Per quella casa dice di pagare un affitto di 540 euro al mese, ma l’ex ministro della Difesa, Elisabetta Trenta, si guarda bene dal dire che se non avesse ricoperto quel ruolo per oltre un anno adesso lei e il marito starebbero forse in un appartamento delle Forze armate, ma sicuramente meno lussuoso dell’attuale.

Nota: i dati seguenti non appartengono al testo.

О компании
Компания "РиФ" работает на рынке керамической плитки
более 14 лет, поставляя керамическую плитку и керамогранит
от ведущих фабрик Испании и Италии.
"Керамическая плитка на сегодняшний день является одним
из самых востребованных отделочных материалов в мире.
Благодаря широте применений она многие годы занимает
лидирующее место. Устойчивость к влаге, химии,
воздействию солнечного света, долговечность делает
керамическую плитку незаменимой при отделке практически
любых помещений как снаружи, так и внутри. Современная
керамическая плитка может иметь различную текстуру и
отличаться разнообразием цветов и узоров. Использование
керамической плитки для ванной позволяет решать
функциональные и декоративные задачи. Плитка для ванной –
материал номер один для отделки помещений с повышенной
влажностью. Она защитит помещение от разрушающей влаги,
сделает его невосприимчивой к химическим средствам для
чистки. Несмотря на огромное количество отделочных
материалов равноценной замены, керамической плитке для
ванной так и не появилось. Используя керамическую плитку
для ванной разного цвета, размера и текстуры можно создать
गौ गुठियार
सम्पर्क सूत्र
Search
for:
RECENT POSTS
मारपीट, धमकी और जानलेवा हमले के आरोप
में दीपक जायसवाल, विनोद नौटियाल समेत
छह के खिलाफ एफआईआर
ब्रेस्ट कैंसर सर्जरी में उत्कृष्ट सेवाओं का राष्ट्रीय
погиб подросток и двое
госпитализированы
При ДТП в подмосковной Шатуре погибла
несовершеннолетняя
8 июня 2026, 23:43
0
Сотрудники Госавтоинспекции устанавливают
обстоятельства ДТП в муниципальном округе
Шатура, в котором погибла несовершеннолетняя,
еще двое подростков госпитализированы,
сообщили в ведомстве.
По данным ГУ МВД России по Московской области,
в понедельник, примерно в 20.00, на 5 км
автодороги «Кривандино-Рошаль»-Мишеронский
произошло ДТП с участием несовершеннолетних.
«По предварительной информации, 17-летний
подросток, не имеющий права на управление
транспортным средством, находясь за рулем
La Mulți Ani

Per chiarire come stanno le cose è necessario fare un passo indietro. Quando l’insegnante della Link Campus University fu nominata ministro fece richiesta per un alloggio come avviene per qualsiasi ufficiale di alto rango. Questo perché lei e il coniuge abitavano in una casa al Pigneto, per cui sta pagando il mutuo, non ritenuta però adatta per le questioni di rappresentanza legate all’incarico, ma anche per motivi di sicurezza. Le fu assegnato, allora, un alloggio Asi, ovvero di rappresentanza e non un Asir (Alloggio di servizio individuale di rappresentanza) come quelli di cui usufruiscono i cinque Capi di Stato Maggiore (Difesa, Esercito, Aeronautica, Marina e Carabinieri). L’appartamento si trova in via dell’Amba Aradam a Roma ed è tra quelli di solito dedicati ai generali o, comunque, agli alti gradi delle Forze armate. Per una casa di 200 metri quadri come quella sul mercato si richiede un affitto medio di 2.200 euro al mese. L’Asi è, per intenderci, quello assegnato a chiunque ricopra un ruolo che prevede la reperibilità a due ore dall’ufficio, ovvero a tutti quelli che hanno una responsabilità.

Se un ufficiale ha casa a Roma e fa domanda non gli viene accettata, ma a un ministro sì, anche sulla base della relazione dei carabinieri di scorta che, con ogni probabilità, hanno indicato motivi di sicurezza prioritaria. Quando la casa fu assegnata la Trenta fece cambiare incarico al marito, all’epoca capo segreteria del segretario generale della Difesa, di fatto demansionandolo, attaccandosi a un possibile conflitto di interessi. Tutti inneggiarono all’onestà dei 5 stelle.

Una volta caduto il governo, però, il ministro uscente avrebbe dovuto lasciare l’alloggio entro tre mesi ed è qui che scatta la furbata, che non è certamente un illecito, ma una vera e propria mossa da volponi. Il marito dell’ex titolare del dicastero di via XX Settembre assume il suo vecchio incarico e al contempo chiede di rimanere in quell’alloggio per evitare traslochi. In questi casi avviene che di solito si lasciano i coniugi nella vecchia casa. Ovvero in un alloggio per cui è previsto, quando se ne ha diritto, un affitto che va, secondo fonti vicine alla Difesa, dai 120 ai 200 euro al mese. Se si rimane dopo senza titolo si dovrà pagare un corrispettivo pari al prezzo di mercato maggiorato in base al reddito e, nel caso della Trenta, si arriva a oltre 2mila euro. Soldi che, però, non spenderà mai o per poco tempo vista la riassegnazione dell’alloggio al marito al costo previsto per i militari.

Dove sta l’inghippo? Nel fatto che se la signora non fosse stata ministro al marito non avrebbero mai assegnato una casa di quella levatura. A questo si aggiunge che ha ancora la scorta e l’auto di servizio, probabilmente assegnata sulla base di una valutazione di sicurezza. Insomma, benefits che fanno scaturire una domanda lecita: ma non furono lei e i suoi colleghi pentastellati a portare avanti una campagna di moralizzazione per un aereo di Stato che, di fatto, si trova ancora a marcire in un hangar di Fiumicino?

Come può ora dire di essere sotto attacco se anche lei usufruisce di quelle agevolazioni che tanto criticava?